There is no possible way that I can exist and fit everyone's ideals of a good and tolerant person. My very existence, and the absolutely crazy positions people take, mean that there's not one damn thing I can do about fitting in to any single community in a sane or rational way. It will always be my fault that other people are wrong, or have to think about the problems I pose to their simple models. It's why the title of the book is as it is.
There is only one way I can think of to cope with this.
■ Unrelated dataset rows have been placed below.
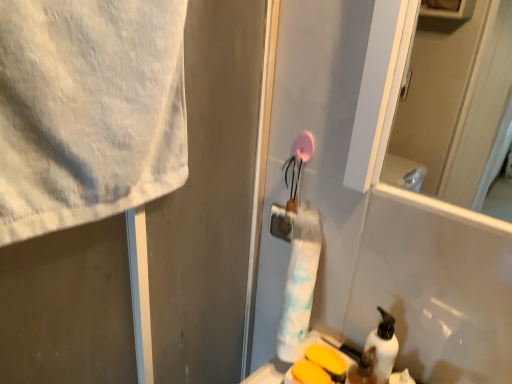
What do you see at coordinates (383, 346) in the screenshot?
I see `white matte pump bottle at lower right` at bounding box center [383, 346].

At what (x,y) coordinates should I click in order to perform the action: click on white matte pump bottle at lower right. Please return your answer as a coordinate pair (x, y). Looking at the image, I should click on (383, 346).

The width and height of the screenshot is (512, 384). Identify the location of white matte towel at upper left. (155, 241).

Would you consider translucent plastic soap dispenser at lower right to be distant from white matte towel at upper left?

translucent plastic soap dispenser at lower right is near white matte towel at upper left, not far away.

Can you confirm if translucent plastic soap dispenser at lower right is shorter than white matte towel at upper left?

Correct, translucent plastic soap dispenser at lower right is not as tall as white matte towel at upper left.

Which is in front, point (372, 381) or point (233, 163)?

Point (372, 381)

From the image's perspective, is translucent plastic soap dispenser at lower right above or below white matte towel at upper left?

translucent plastic soap dispenser at lower right is below white matte towel at upper left.

Is translucent plastic soap dispenser at lower right bigger or smaller than yellow matte soap at lower center?

Considering their sizes, translucent plastic soap dispenser at lower right takes up more space than yellow matte soap at lower center.

Would you say translucent plastic soap dispenser at lower right is to the left or to the right of yellow matte soap at lower center in the picture?

In the image, translucent plastic soap dispenser at lower right appears on the right side of yellow matte soap at lower center.

Is point (371, 349) closer to viewer compared to point (307, 369)?

Yes, it is.

Identify the location of soap below the translucent plastic soap dispenser at lower right (from a real-world perspective). This screenshot has height=384, width=512. (309, 373).

Is yellow matte soap at lower center oriented away from white matte pump bottle at lower right?

yellow matte soap at lower center does not have its back to white matte pump bottle at lower right.

Based on the photo, who is smaller, yellow matte soap at lower center or white matte pump bottle at lower right?

Smaller between the two is yellow matte soap at lower center.

Can you confirm if yellow matte soap at lower center is taller than white matte pump bottle at lower right?

No.

Which is closer, [349,379] or [381,368]?

Point [349,379] is farther from the camera than point [381,368].

Considering the sizes of translucent plastic soap dispenser at lower right and white matte pump bottle at lower right in the image, is translucent plastic soap dispenser at lower right taller or shorter than white matte pump bottle at lower right?

Considering their sizes, translucent plastic soap dispenser at lower right has less height than white matte pump bottle at lower right.

Is translucent plastic soap dispenser at lower right bigger than white matte pump bottle at lower right?

Incorrect, translucent plastic soap dispenser at lower right is not larger than white matte pump bottle at lower right.

Could you tell me if translucent plastic soap dispenser at lower right is turned towards white matte pump bottle at lower right?

Yes, translucent plastic soap dispenser at lower right is turned towards white matte pump bottle at lower right.

Locate an element on the screen. The image size is (512, 384). screen door that appears above the white matte pump bottle at lower right (from a real-world perspective) is located at coordinates (155, 241).

In the scene shown: Which is more to the right, white matte towel at upper left or white matte pump bottle at lower right?

white matte pump bottle at lower right is more to the right.

Looking at their sizes, would you say white matte towel at upper left is wider or thinner than white matte pump bottle at lower right?

white matte towel at upper left is wider than white matte pump bottle at lower right.

Where is `cleaning product above the yellow matte soap at lower center (from a real-world perspective)`? cleaning product above the yellow matte soap at lower center (from a real-world perspective) is located at coordinates (383, 346).

Which is less distant, (388, 337) or (307, 380)?

The point (388, 337) is in front.

Can you confirm if white matte pump bottle at lower right is taller than yellow matte soap at lower center?

Yes, white matte pump bottle at lower right is taller than yellow matte soap at lower center.

Is white matte pump bottle at lower right oriented away from yellow matte soap at lower center?

white matte pump bottle at lower right is not turned away from yellow matte soap at lower center.

Find the location of a particular element. The image size is (512, 384). screen door lying in front of the white matte pump bottle at lower right is located at coordinates (155, 241).

How different are the orientations of white matte pump bottle at lower right and white matte towel at upper left in degrees?

They differ by 90.1 degrees in their facing directions.

From a real-world perspective, which is physically below, white matte pump bottle at lower right or white matte towel at upper left?

white matte pump bottle at lower right.

Choose the correct answer: Is white matte pump bottle at lower right inside white matte towel at upper left or outside it?

white matte pump bottle at lower right is spatially situated outside white matte towel at upper left.

You are a GUI agent. You are given a task and a screenshot of the screen. Output one action in this format:
    pyautogui.click(x=<x>, y=<y>)
    Task: Click on the toiletry behind the white matte towel at upper left
    The image size is (512, 384).
    Given the screenshot: What is the action you would take?
    pyautogui.click(x=362, y=369)

Identify the location of toiletry positioned vertically above the yellow matte soap at lower center (from a real-world perspective). (362, 369).

Which object lies further to the anchor point white matte pump bottle at lower right, white matte towel at upper left or translucent plastic soap dispenser at lower right?

white matte towel at upper left is positioned further to the anchor white matte pump bottle at lower right.

From the image, which object appears to be farther from yellow matte soap at lower center, white matte pump bottle at lower right or translucent plastic soap dispenser at lower right?

Among the two, white matte pump bottle at lower right is located further to yellow matte soap at lower center.

Which object lies nearer to the anchor point white matte pump bottle at lower right, yellow matte soap at lower center or white matte towel at upper left?

yellow matte soap at lower center.

Looking at the image, which one is located closer to translucent plastic soap dispenser at lower right, white matte pump bottle at lower right or white matte towel at upper left?

white matte pump bottle at lower right is closer to translucent plastic soap dispenser at lower right.

Which object lies nearer to the anchor point white matte towel at upper left, white matte pump bottle at lower right or yellow matte soap at lower center?

yellow matte soap at lower center lies closer to white matte towel at upper left than the other object.

Estimate the real-world distances between objects in this image. Which object is further from translucent plastic soap dispenser at lower right, yellow matte soap at lower center or white matte towel at upper left?

white matte towel at upper left.

Which object lies further to the anchor point white matte towel at upper left, yellow matte soap at lower center or white matte pump bottle at lower right?

white matte pump bottle at lower right.

Which object lies further to the anchor point white matte pump bottle at lower right, white matte towel at upper left or yellow matte soap at lower center?

Among the two, white matte towel at upper left is located further to white matte pump bottle at lower right.

You are a GUI agent. You are given a task and a screenshot of the screen. Output one action in this format:
    pyautogui.click(x=<x>, y=<y>)
    Task: Click on the cleaning product positioned between white matte towel at upper left and yellow matte soap at lower center from near to far
    
    Given the screenshot: What is the action you would take?
    pyautogui.click(x=383, y=346)

The width and height of the screenshot is (512, 384). I want to click on toiletry situated between yellow matte soap at lower center and white matte pump bottle at lower right from left to right, so click(362, 369).

Locate an element on the screen. toiletry between white matte towel at upper left and yellow matte soap at lower center in the front-back direction is located at coordinates [x=362, y=369].

I want to click on toiletry situated between white matte towel at upper left and white matte pump bottle at lower right from left to right, so click(x=362, y=369).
I do what I need to do and I learn to get very good at explaining it over and over again to other people. If other people try to prioritise themselves over me, I have to get good at taking them down quickly by showing them the utter complete lack of sense they're making. Using a text like Whipping Girl, it shouldn't necessarily be hard. I'm very good at absorbing information like that and pushing it into a practical philosophy of living. I used to do it all the time, and part of the reason I write so much about disparate things on places like DW is that I'm rehearsing simple arguments for use against other people so that they can't bamboozle me with their arguments. At the moment I'm doing that with economic stuff, so I've been having plenty of practise.
What I need to do is make sure I understand all the terms exactly and be able to recall them quickly. I also need to memorise the pro-arguments along with the counter-arguments, so that if someone uses a pro-argument to try and take something away from me, I can muster the counter argument quickly. I used to do that with science when I was younger. It was lots of fun, especially when someone was being really arrogant.
To that end, I'm going to write out some simple essays on certain concepts so I can organise my thoughts and conduct the proper recall. I shall do that here. I shall cut them so you don't have to read them.